For 1 year now, HEAnet have been issueing tickets with Message-ID's
generated by our ticketing system, for example:

   To: noc at wherever
   From: Colm MacCarthaigh <colm.maccarthaigh at wherever>
   Subject: HEA-NOC/20040519-11 [OPEN] IPv6 packet loss on backbone        
   X-HEAnet-TicketID: 20040519-11
   X-HEAnet-Ticket-Distribution: public
   Message-ID: <20040519-11-1 at cyclops.heanet.ie>

And then subsequent updates to the ticket have headers such as:

   To: noc at wherever
   From: Colm MacCarthaigh <colm.maccarthaigh at wherever>
   Subject: HEA-NOC/20040519-11 [UPDATE] IPv6 packet loss on backbone        
   X-HEAnet-TicketID: 20040519-11
   X-HEAnet-Ticket-Distribution: public
   In-Reply-To: <20040519-11-1 at cyclops.heanet.ie>
   References: <20040519-11-1 at cyclops.heanet.ie>
   Message-ID: <20040519-11-2 at cyclops.heanet.ie>

I'm sure everyone can predict that the next mail would look like:

   To: noc at wherever
   From: Colm MacCarthaigh <colm.maccarthaigh at wherever>
   Subject: HEA-NOC/20040519-11 [UPDATE] IPv6 packet loss on backbone        
   X-HEAnet-TicketID: 20040519-11
   X-HEAnet-Ticket-Distribution: public
   In-Reply-To: <20040519-11-2 at cyclops.heanet.ie>
   References: <20040519-11-2 at cyclops.heanet.ie>
   Message-ID: <20040519-11-3 at cyclops.heanet.ie>

This simple feature has the effect of enabling mails concerning the same
ticket to be threaded/grouped (and whatever gmail is calling it these
days) in the users mail client, if their mail-client supports threaded
viewing. We all know what it looks like :). If a user wants to see them
chronologically instead, just turning the threaded viewing off is
enough. We've had no reports of problems and many people have found it
useful, and personally I find TT mails substantially more manageable in
this form.

If tickets are logged to a HTML archive, threaded mails can help there
also by allowing a nice way to see all ticket updates relevant to a
single issue.

I would imagine that all ticketing systems already have a unique number
per ticket (the ticket id) and incrementing a counter for each
update/close is not hard, so it's a simple enough feature to add (though
making sure the message ID's are in fact unique is critical). 

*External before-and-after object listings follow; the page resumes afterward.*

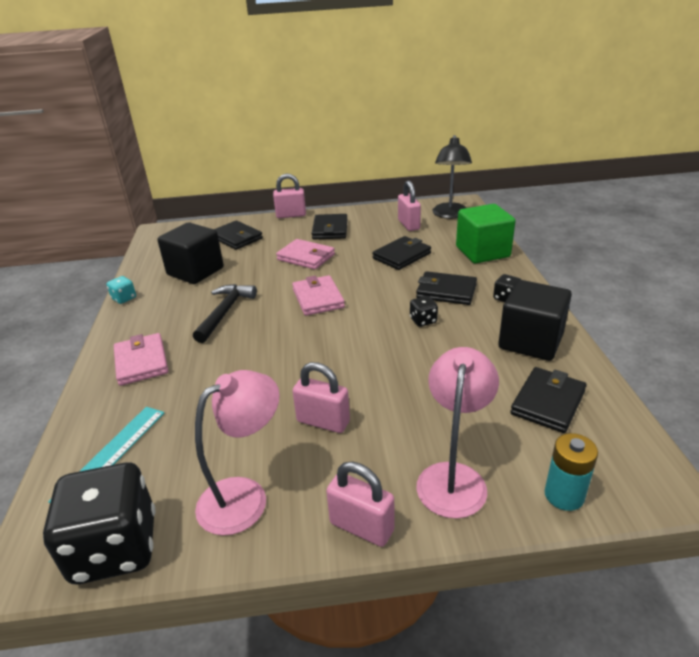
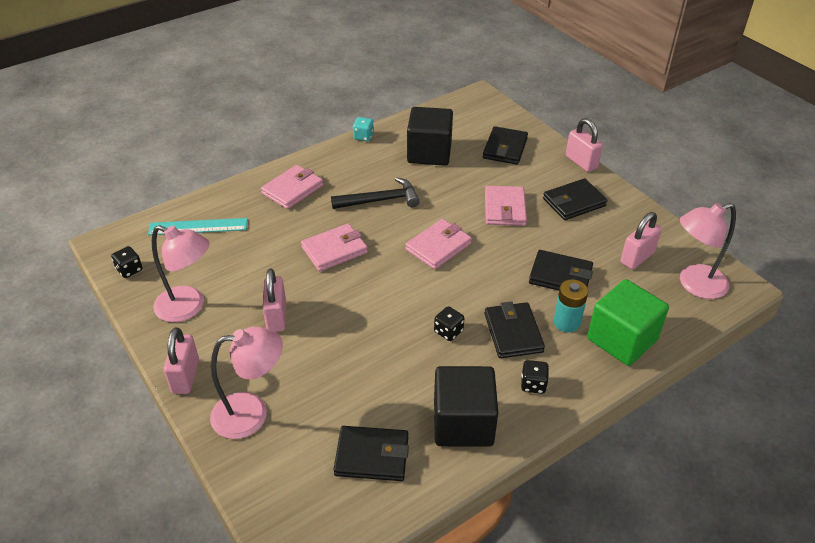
camera: 60 degrees right, 10 degrees up
black dice [43,463,155,585] -> black dice [111,246,142,278], size x0.42
black lamp [432,135,472,219] -> pink lamp [680,203,736,299]
turquoise battery [545,433,598,511] -> turquoise battery moved to [554,279,588,333]
none -> pink wallet [301,223,368,271]

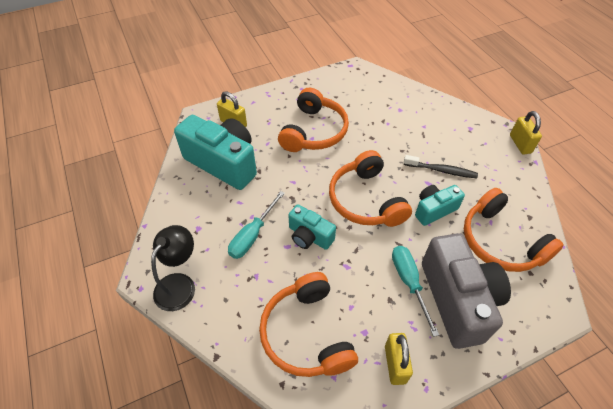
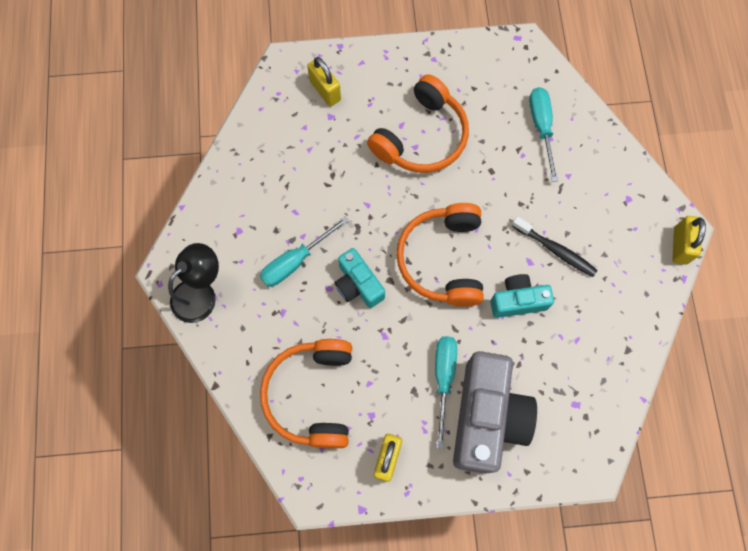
camera: 20 degrees right, 20 degrees up
turquoise camera [174,115,257,190] -> none
orange headphones [464,188,564,272] -> none
none -> turquoise screwdriver [529,87,558,182]

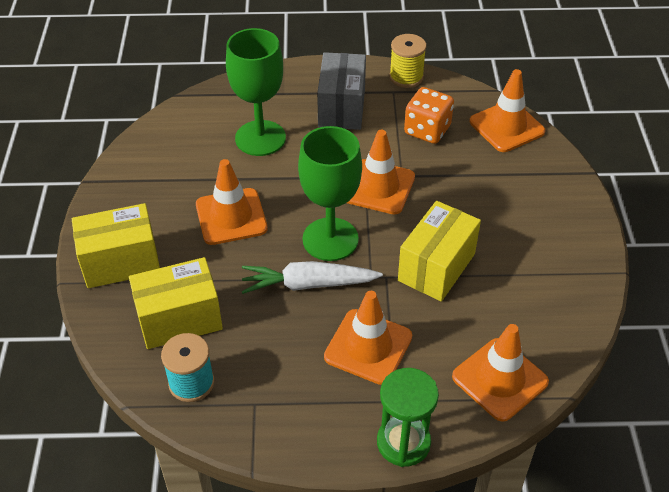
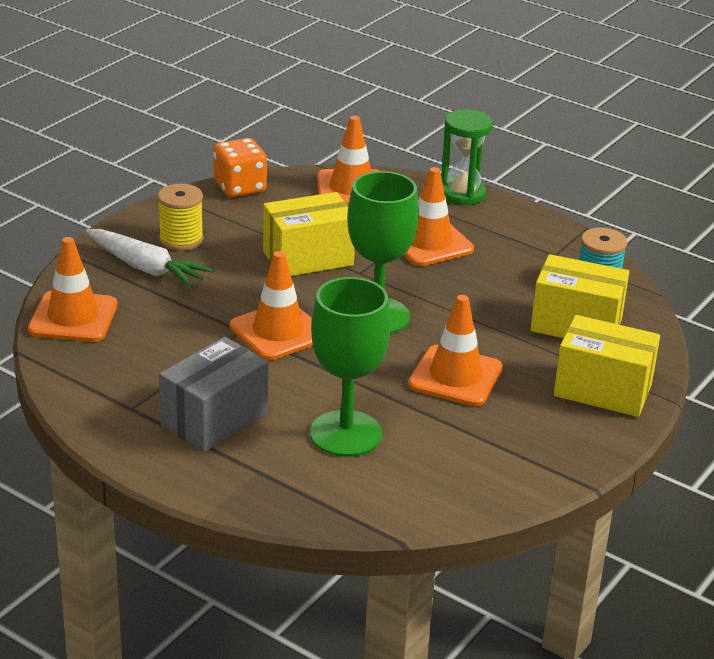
camera: 145 degrees left, 15 degrees down
white carrot [242,261,383,294] -> white carrot moved to [86,229,214,288]
yellow spool [389,34,427,88] -> yellow spool moved to [158,183,204,251]
orange dice [404,87,454,144] -> orange dice moved to [213,138,267,197]

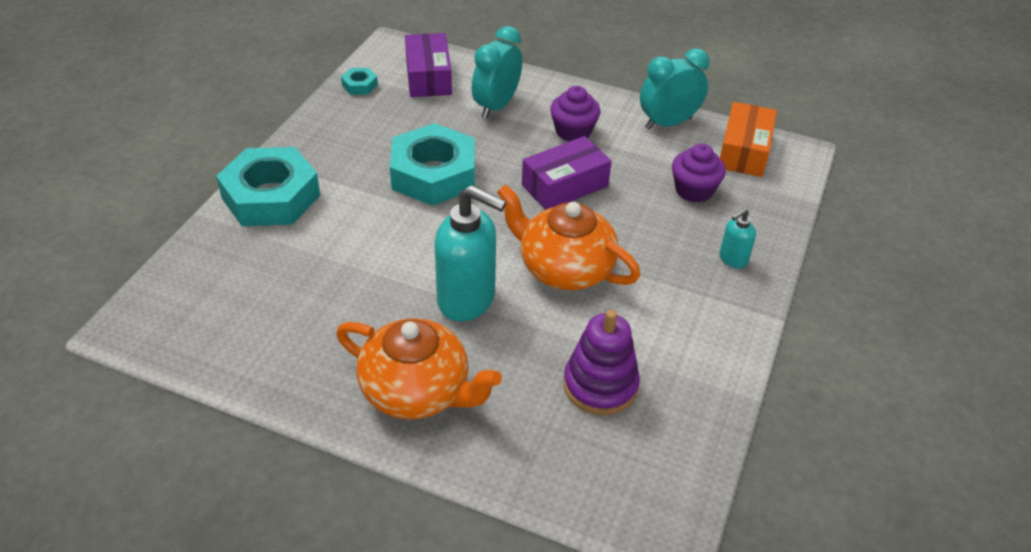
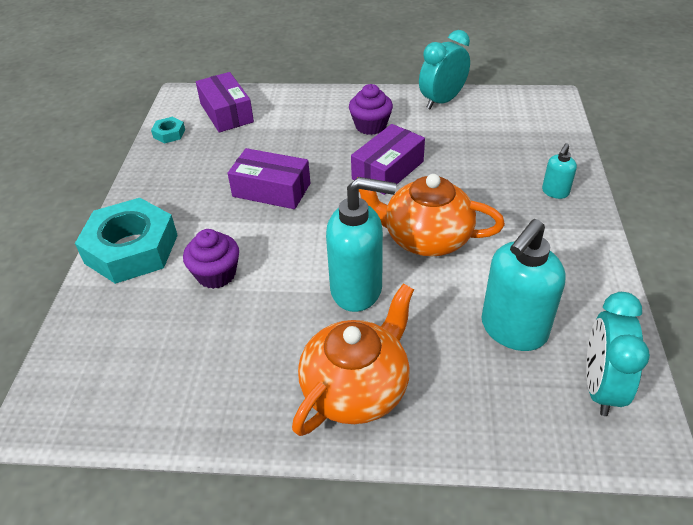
camera: 15 degrees left, 0 degrees up
orange teapot [336,318,502,420] -> orange teapot turned 60 degrees counterclockwise [292,284,414,436]
turquoise nut [390,123,475,206] -> purple box [228,148,310,209]
turquoise clock [472,26,522,118] -> turquoise clock moved to [586,292,650,416]
purple stacking toy [564,310,640,415] -> turquoise soap dispenser [481,219,566,351]
purple cupcake [672,144,726,203] -> purple cupcake moved to [183,229,239,289]
orange box [720,102,777,177] -> none

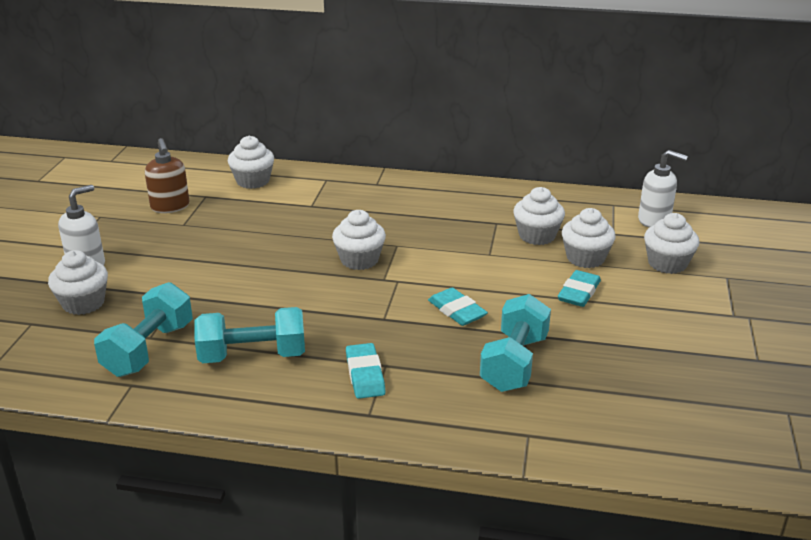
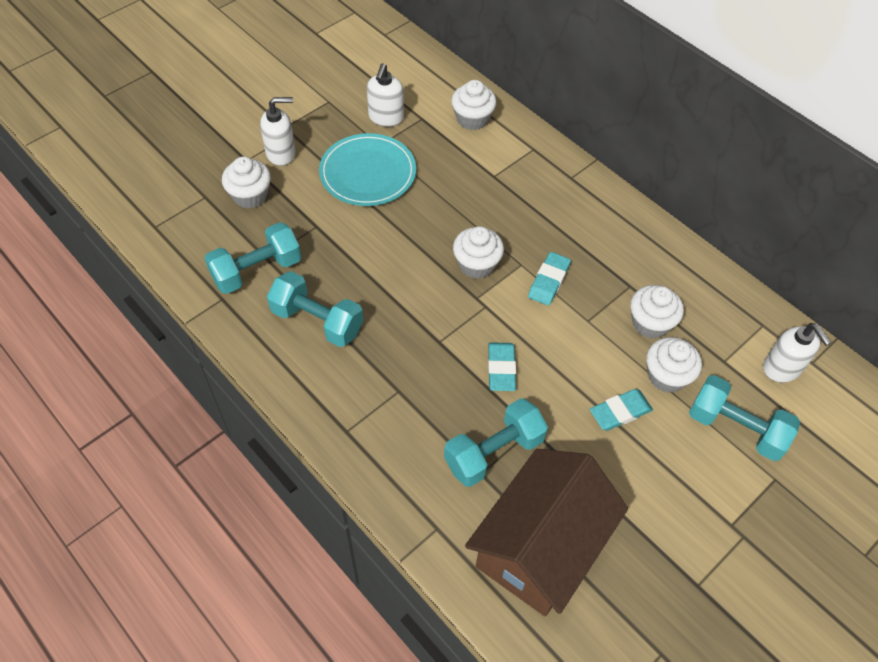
camera: 35 degrees right, 25 degrees up
brown soap dispenser [145,138,190,213] -> white soap dispenser [367,63,404,127]
turquoise eraser [346,343,386,399] -> turquoise eraser moved to [528,252,571,306]
white cupcake [644,213,699,274] -> turquoise dumbbell [689,375,800,461]
none -> turquoise plate [319,133,416,206]
none -> brown house [465,449,628,616]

It's probably not a new idea, and it has almost certainly been implemented
before but none of the trouble tickets I get implement it. So, my humble 
suggestion is to consider adding it in the next rewrite of your ticketing 
system, or requesting it as a feature from your TT system vendor.

There may be problems we have not encountered in operation or I have not
considered, if so - comments welcome.